Depuis 2002, le département de l’Ain fournit exclusivement des députés de droite (UMP) à l’Assemblée nationale. Mais la donne pourrait changer cette année en raison de la percée du Front national dans les urnes. L’Ain a en effet placé Marine Le Pen en tête du premier tour de l’élection présidentielle avec 39,06 %, devançant largement Emmanuel Macron (22,62 %).

Guerre de succession dans la 4e circonscription

Dans le détail, seule la 3e circonscription (sur les 5) a résisté à cette poussée pour favoriser le futur président. Et pour espérer gagner des sièges, le FN mise sur des candidatures de personnalités locales (Jérôme Buisson, secrétaire général du parti, les conseillères régionales Pénélope Chalon et Blanche Chaussat…).

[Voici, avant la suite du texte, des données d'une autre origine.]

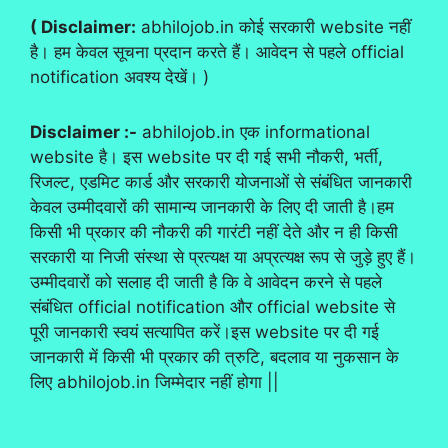
( Disclaimer:
abhilojob.in कोई सरकारी website नहीं
है। हम केवल सूचना प्रदान करते हैं। आवेदन से पहले official
notification अवश्य देखें। )
Disclaimer :-
abhilojob.in एक informational
website है। इस website पर दी गई सभी नौकरी, भर्ती,
रिजल्ट, एडमिट कार्ड और सरकारी योजनाओं से संबंधित जानकारी
केवल उम्मीदवारों की सामान्य जानकारी के लिए दी जाती है।हम
किसी भी प्रकार की नौकरी की गारंटी नहीं देते और न ही किसी
सरकारी या निजी संस्था से प्रत्यक्ष या अप्रत्यक्ष रूप से जुड़े हुए हैं।
उम्मीदवारों को सलाह दी जाती है कि वे आवेदन करने से पहले
संबंधित official notification और official website से
पूरी जानकारी स्वयं सत्यापित करें।इस website पर दी गई
जानकारी में किसी भी प्रकार की त्रुटि, बदलाव या नुकसान के
लिए abhilojob.in जिम्मेदार नहीं होगा ||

Le parti de Marine Le Pen pourrait également profiter du flou qui accompagne la succession de Michel Voisin dans la 4e circonscription. Le député (LR) sortant ne briguera pas un septième mandat successif. L’élu de 78 ans, qui se retire de la vie politique, a cependant désigné le conseiller départemental Guy Billoudet pour reprendre le flambeau. Ce qui a provoqué la colère de Muriel Luga-Giraud (UDI), première vice-présidente du conseil départemental, qui a dénoncé un « système monarchique » dans les colonnes du Progrès. Elle a donc décidé de se présenter également.

>> Résultat du premier tour de la présidentielle dans la 4e circonscription de l’Ain.

Outre le FN, le candidat de La République en marche pourrait aussi tirer profit de cette lutte interne à la droite. Le mouvement du président Macron a décidé d’investir un jeune novice en politique, Stéphane Trompille, 34 ans, conseiller bancaire. Avec Hélène de Meire (5e circonscription), il est la touche « société civile » de LREM.